(Dataset excerpt)
►

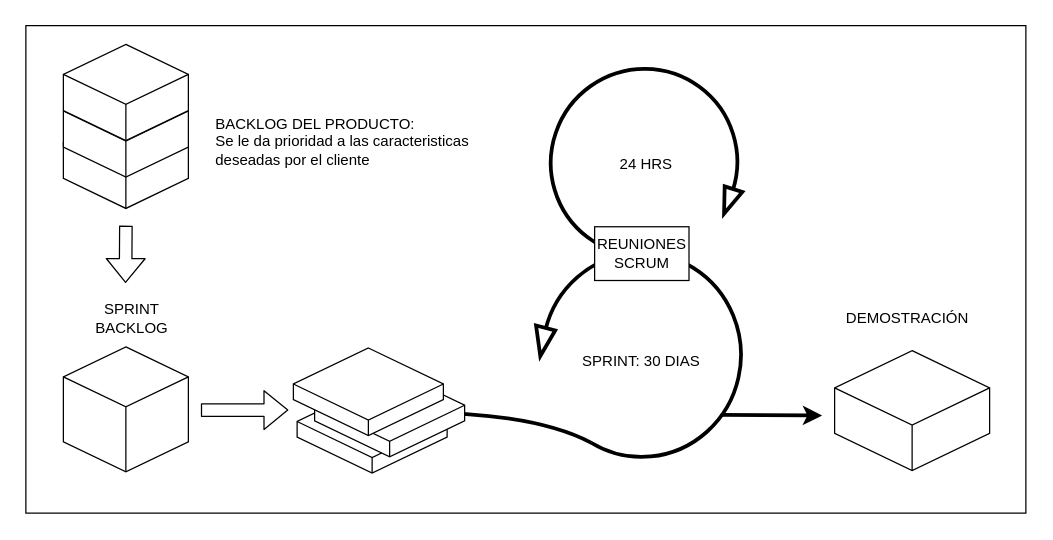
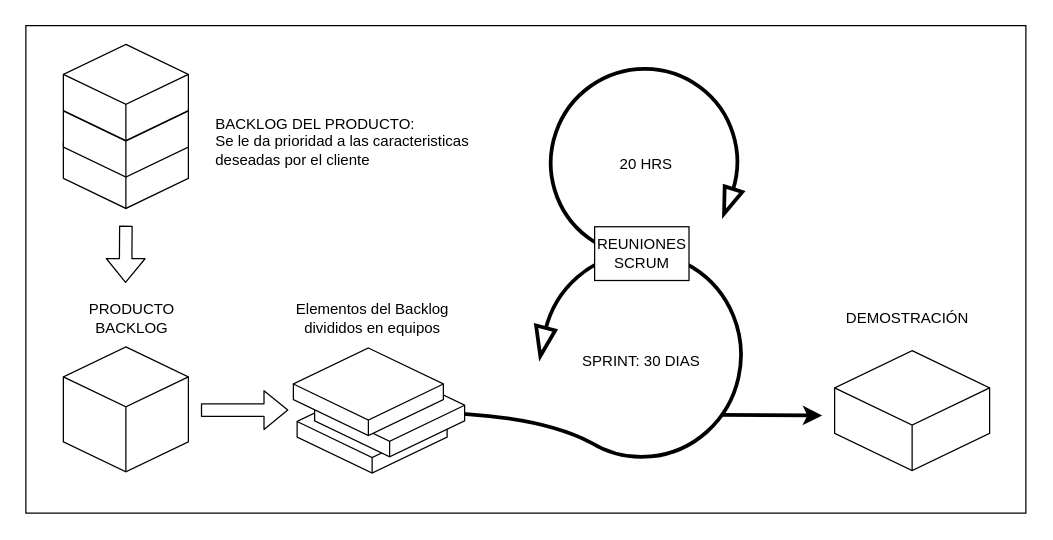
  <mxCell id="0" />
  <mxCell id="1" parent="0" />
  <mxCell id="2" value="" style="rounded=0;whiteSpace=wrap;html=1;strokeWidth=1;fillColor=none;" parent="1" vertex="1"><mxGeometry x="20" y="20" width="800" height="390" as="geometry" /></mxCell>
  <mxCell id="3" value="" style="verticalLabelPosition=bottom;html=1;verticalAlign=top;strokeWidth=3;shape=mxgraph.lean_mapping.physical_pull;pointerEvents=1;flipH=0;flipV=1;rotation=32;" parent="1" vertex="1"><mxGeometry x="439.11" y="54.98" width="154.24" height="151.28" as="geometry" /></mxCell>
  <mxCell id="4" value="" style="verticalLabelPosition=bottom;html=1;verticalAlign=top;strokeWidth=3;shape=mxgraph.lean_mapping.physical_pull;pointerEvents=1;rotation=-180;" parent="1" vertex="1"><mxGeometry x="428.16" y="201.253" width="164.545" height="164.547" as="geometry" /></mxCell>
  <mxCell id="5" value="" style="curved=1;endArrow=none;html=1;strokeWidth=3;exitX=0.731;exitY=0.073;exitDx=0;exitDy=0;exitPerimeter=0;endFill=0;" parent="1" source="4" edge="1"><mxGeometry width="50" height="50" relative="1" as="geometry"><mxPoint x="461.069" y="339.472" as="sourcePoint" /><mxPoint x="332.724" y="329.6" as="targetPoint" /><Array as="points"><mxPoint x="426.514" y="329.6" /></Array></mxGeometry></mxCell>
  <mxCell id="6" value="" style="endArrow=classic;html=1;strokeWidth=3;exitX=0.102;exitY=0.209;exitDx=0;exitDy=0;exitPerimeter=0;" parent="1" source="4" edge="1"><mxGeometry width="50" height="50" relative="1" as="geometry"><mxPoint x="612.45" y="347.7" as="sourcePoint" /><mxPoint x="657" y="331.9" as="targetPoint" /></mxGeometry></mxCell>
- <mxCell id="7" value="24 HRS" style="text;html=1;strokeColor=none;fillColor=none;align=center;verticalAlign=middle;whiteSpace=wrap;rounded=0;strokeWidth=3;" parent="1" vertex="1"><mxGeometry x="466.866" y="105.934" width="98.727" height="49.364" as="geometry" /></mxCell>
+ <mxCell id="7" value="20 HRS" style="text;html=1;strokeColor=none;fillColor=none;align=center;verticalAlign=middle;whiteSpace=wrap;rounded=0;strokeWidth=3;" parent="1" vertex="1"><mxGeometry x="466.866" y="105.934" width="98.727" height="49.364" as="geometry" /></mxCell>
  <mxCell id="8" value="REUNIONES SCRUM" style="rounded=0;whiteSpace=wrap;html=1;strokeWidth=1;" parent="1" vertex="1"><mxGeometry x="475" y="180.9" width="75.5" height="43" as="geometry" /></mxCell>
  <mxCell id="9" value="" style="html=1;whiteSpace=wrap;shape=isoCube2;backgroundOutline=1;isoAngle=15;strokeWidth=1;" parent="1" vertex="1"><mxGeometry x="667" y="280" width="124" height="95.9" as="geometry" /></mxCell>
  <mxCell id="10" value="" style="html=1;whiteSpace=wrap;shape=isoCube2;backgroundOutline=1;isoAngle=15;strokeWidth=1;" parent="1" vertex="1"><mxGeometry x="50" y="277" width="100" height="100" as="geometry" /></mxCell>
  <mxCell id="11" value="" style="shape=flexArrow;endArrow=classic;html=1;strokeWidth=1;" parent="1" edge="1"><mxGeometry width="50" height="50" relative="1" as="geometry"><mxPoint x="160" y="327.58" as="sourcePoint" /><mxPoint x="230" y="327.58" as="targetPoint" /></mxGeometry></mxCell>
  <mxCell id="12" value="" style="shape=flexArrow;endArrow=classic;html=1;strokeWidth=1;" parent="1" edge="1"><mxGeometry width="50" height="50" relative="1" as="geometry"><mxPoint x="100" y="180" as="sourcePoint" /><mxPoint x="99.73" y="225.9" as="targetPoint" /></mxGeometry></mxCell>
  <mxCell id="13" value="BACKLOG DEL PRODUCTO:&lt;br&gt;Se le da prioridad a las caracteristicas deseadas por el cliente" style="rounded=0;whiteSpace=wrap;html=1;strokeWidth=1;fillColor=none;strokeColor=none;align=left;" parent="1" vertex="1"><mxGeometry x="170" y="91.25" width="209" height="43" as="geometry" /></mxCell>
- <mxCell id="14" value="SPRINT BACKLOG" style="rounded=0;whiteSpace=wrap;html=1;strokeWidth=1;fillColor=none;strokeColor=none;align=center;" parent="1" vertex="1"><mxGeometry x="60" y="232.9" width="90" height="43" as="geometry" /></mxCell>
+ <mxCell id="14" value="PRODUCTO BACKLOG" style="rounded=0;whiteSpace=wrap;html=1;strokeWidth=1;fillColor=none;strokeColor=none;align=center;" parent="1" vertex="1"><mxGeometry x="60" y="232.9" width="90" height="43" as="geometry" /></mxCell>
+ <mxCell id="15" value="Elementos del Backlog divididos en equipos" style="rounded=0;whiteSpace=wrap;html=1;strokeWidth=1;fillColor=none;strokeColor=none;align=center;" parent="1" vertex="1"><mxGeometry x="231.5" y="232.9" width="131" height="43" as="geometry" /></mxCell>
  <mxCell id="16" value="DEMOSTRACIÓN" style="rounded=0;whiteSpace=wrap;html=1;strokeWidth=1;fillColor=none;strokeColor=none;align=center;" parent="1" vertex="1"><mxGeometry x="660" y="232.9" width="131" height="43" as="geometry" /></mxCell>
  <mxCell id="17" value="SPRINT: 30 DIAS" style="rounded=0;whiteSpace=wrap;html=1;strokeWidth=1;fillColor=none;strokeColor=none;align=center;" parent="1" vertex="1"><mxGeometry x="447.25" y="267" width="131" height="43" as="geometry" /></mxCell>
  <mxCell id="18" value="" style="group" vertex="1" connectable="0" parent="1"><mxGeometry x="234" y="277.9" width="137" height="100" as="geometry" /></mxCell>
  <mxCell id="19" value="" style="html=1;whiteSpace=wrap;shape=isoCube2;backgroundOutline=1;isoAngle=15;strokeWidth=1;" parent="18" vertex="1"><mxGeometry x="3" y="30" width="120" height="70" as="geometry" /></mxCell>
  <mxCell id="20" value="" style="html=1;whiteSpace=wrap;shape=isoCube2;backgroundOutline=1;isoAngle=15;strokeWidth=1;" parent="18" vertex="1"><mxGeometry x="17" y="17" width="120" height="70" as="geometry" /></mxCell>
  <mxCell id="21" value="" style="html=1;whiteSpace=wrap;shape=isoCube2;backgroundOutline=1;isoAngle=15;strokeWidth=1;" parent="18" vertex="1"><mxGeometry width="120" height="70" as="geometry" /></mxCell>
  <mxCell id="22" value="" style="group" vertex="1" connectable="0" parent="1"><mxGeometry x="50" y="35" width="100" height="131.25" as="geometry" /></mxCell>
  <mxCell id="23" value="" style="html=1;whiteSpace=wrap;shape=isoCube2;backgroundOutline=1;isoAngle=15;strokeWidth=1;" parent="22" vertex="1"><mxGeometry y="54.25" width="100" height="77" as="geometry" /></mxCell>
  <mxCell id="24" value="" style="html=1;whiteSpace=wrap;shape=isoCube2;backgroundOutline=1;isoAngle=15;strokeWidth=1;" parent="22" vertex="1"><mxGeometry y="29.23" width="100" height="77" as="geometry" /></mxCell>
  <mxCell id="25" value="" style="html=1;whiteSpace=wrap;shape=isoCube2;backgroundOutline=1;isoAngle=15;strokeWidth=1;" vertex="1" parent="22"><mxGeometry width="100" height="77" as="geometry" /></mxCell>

◄
►

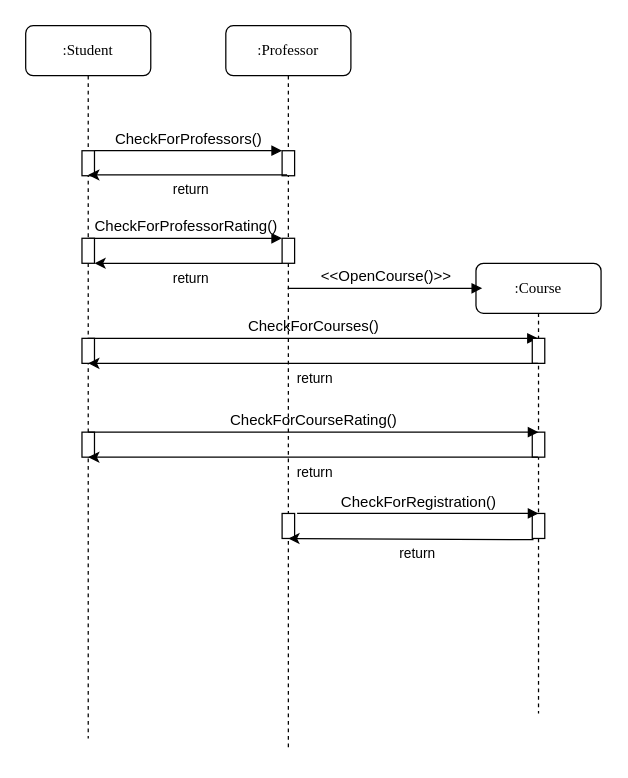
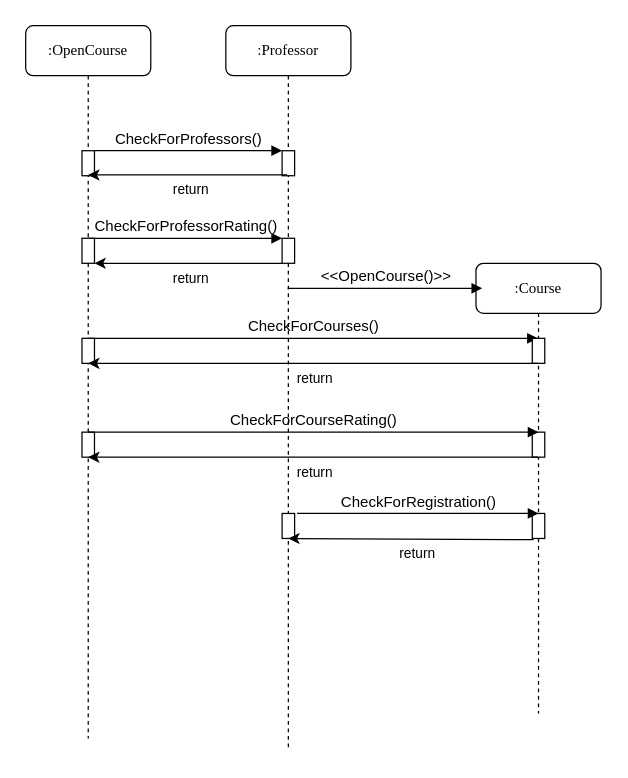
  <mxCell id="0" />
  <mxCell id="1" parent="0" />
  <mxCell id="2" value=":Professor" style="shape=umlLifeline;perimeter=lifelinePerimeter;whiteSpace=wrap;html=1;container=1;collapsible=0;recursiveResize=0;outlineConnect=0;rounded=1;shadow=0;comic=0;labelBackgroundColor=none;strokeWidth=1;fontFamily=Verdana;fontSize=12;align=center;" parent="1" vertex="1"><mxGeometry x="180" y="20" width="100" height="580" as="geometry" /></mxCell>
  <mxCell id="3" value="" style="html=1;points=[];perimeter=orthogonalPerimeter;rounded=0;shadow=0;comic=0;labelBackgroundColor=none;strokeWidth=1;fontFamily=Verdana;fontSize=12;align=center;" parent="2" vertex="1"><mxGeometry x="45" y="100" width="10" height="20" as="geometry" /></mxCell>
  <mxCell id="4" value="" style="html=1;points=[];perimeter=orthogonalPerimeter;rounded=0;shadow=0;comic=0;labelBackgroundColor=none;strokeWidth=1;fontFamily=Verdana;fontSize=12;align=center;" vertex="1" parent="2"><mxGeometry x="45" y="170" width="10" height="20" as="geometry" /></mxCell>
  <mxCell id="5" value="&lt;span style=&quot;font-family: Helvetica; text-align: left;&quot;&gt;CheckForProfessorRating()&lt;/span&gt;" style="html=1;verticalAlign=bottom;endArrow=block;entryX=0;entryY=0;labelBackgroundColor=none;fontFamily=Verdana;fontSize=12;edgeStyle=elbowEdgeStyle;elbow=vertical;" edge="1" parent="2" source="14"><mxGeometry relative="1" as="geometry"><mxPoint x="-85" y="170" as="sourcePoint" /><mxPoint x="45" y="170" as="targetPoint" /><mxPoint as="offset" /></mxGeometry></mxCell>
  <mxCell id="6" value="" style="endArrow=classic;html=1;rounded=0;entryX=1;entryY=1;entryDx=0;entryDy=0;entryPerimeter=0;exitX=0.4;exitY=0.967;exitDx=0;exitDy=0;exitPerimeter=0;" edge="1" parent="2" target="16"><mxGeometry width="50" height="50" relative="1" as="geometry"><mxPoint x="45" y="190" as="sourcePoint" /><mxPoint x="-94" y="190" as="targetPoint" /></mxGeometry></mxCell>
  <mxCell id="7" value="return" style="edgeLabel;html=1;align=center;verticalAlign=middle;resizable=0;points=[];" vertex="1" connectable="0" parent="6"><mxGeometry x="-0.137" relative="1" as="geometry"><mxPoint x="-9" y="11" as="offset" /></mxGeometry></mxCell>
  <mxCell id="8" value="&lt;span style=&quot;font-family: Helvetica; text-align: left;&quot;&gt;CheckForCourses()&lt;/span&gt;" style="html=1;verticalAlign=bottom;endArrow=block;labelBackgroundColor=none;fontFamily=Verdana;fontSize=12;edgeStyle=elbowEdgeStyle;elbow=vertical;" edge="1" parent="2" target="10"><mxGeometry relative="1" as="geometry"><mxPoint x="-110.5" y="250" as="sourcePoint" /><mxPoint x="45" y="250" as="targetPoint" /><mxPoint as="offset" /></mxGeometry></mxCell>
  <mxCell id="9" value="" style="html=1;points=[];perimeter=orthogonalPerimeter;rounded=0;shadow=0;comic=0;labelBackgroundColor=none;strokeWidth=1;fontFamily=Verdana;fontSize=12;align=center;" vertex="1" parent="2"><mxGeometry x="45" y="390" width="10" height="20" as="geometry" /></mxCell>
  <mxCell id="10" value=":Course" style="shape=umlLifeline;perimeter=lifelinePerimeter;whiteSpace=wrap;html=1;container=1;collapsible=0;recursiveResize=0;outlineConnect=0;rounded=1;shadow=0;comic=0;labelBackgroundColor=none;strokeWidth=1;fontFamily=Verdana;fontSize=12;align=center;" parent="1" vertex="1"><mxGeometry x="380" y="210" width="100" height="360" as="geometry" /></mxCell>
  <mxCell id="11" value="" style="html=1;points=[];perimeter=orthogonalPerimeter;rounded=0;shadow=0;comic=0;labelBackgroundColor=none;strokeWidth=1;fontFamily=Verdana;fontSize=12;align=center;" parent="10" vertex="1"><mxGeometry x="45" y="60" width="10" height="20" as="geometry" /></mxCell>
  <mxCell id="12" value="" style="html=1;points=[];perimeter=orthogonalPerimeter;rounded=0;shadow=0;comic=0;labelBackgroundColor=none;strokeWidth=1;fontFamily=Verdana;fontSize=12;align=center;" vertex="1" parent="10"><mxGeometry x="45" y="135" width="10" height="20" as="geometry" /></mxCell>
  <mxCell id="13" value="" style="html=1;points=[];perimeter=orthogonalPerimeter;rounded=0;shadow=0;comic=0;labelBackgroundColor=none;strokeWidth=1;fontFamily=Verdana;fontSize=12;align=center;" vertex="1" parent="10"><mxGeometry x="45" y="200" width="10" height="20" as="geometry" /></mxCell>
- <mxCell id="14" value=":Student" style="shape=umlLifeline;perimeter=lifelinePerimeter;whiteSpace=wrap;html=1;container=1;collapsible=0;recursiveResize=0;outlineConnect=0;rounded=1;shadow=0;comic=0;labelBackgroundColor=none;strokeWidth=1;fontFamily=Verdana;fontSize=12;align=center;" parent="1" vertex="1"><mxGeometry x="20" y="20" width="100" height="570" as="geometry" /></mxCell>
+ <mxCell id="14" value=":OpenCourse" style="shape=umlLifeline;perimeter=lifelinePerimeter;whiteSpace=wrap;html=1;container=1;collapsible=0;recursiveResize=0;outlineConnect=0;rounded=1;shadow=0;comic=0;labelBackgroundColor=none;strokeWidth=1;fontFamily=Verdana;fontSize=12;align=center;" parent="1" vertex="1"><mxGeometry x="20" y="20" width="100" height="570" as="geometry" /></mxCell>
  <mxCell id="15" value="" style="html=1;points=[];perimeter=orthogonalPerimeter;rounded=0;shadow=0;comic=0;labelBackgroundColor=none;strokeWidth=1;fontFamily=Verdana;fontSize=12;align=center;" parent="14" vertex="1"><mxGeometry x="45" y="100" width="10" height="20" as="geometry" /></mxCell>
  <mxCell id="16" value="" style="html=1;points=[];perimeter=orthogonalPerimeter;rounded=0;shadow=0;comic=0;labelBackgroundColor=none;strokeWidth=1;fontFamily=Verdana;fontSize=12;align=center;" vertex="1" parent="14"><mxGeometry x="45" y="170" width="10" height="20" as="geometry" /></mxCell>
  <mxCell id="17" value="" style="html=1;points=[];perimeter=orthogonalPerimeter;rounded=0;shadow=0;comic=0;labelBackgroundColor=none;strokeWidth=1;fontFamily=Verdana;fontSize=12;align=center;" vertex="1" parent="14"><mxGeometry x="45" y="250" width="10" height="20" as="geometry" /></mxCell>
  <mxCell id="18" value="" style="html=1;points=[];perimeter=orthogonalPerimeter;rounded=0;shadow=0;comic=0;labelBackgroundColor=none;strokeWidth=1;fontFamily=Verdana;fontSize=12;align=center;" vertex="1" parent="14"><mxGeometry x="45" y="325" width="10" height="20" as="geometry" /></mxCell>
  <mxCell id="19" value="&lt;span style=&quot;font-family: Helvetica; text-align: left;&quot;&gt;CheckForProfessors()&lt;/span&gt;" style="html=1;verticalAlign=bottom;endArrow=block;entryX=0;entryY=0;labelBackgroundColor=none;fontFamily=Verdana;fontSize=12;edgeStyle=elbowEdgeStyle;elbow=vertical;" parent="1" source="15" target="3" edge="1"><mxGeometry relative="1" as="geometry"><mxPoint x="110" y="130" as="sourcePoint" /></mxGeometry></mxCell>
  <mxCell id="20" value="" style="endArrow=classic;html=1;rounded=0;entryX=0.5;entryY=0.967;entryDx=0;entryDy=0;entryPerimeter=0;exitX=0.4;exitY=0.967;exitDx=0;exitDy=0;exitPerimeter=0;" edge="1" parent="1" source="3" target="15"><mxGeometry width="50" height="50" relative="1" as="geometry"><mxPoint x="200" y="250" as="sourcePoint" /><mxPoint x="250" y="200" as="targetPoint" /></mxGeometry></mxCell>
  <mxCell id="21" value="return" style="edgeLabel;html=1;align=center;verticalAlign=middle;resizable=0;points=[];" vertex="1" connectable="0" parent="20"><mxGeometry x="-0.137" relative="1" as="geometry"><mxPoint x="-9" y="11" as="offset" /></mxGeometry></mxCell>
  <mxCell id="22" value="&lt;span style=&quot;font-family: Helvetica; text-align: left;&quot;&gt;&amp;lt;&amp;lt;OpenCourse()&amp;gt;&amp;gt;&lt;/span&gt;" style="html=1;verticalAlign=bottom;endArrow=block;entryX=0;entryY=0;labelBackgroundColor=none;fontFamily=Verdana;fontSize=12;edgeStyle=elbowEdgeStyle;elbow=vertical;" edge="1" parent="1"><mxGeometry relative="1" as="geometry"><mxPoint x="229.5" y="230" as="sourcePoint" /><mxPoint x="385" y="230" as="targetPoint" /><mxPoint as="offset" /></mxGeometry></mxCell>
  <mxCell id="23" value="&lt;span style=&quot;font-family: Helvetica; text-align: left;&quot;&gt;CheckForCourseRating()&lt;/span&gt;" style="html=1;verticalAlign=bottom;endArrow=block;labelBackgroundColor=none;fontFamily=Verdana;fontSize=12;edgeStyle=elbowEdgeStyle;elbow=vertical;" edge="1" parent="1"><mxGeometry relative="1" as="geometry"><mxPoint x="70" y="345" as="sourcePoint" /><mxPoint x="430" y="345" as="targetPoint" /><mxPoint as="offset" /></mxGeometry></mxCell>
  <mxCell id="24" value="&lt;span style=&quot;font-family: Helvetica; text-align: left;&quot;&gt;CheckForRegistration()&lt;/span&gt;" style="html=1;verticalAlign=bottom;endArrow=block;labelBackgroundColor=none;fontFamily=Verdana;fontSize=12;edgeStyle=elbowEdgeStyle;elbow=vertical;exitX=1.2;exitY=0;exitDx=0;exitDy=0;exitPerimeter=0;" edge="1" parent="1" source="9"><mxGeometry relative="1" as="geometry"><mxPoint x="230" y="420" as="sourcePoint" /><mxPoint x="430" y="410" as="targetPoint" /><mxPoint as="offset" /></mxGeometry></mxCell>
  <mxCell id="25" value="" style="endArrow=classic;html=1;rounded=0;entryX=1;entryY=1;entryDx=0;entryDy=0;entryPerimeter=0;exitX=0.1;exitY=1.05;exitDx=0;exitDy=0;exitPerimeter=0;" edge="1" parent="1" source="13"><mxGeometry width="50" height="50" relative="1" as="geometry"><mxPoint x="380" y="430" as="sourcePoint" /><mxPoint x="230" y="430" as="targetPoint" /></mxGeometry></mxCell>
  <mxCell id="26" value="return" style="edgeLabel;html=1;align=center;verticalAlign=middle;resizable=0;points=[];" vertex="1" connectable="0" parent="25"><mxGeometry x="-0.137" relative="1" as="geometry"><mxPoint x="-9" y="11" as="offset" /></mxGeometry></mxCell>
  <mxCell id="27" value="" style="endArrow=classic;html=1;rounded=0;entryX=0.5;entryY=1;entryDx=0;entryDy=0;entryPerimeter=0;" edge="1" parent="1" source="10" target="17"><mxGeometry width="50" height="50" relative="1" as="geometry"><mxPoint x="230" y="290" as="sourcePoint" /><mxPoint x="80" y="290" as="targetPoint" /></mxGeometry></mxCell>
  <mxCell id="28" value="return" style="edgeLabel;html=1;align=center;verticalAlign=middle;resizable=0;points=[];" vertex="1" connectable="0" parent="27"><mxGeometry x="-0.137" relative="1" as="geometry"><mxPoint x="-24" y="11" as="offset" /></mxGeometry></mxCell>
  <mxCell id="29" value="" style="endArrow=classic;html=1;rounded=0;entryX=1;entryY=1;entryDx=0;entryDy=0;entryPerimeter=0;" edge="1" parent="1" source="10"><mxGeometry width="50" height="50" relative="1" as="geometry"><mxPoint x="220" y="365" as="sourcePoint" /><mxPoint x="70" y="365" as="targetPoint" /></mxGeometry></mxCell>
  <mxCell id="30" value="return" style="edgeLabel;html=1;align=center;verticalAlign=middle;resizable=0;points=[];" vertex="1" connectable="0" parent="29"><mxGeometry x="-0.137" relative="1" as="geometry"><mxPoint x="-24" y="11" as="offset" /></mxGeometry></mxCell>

◄

* What the task asks: Return every line of the records that contains the string "PRODUCTO", and treat uppercase and lowercase letters as different.

* Finished task:
  <mxCell id="13" value="BACKLOG DEL PRODUCTO:&lt;br&gt;Se le da prioridad a las caracteristicas deseadas por el cliente" style="rounded=0;whiteSpace=wrap;html=1;strokeWidth=1;fillColor=none;strokeColor=none;align=left;" parent="1" vertex="1"><mxGeometry x="170" y="91.25" width="209" height="43" as="geometry" /></mxCell>
+ <mxCell id="14" value="PRODUCTO BACKLOG" style="rounded=0;whiteSpace=wrap;html=1;strokeWidth=1;fillColor=none;strokeColor=none;align=center;" parent="1" vertex="1"><mxGeometry x="60" y="232.9" width="90" height="43" as="geometry" /></mxCell>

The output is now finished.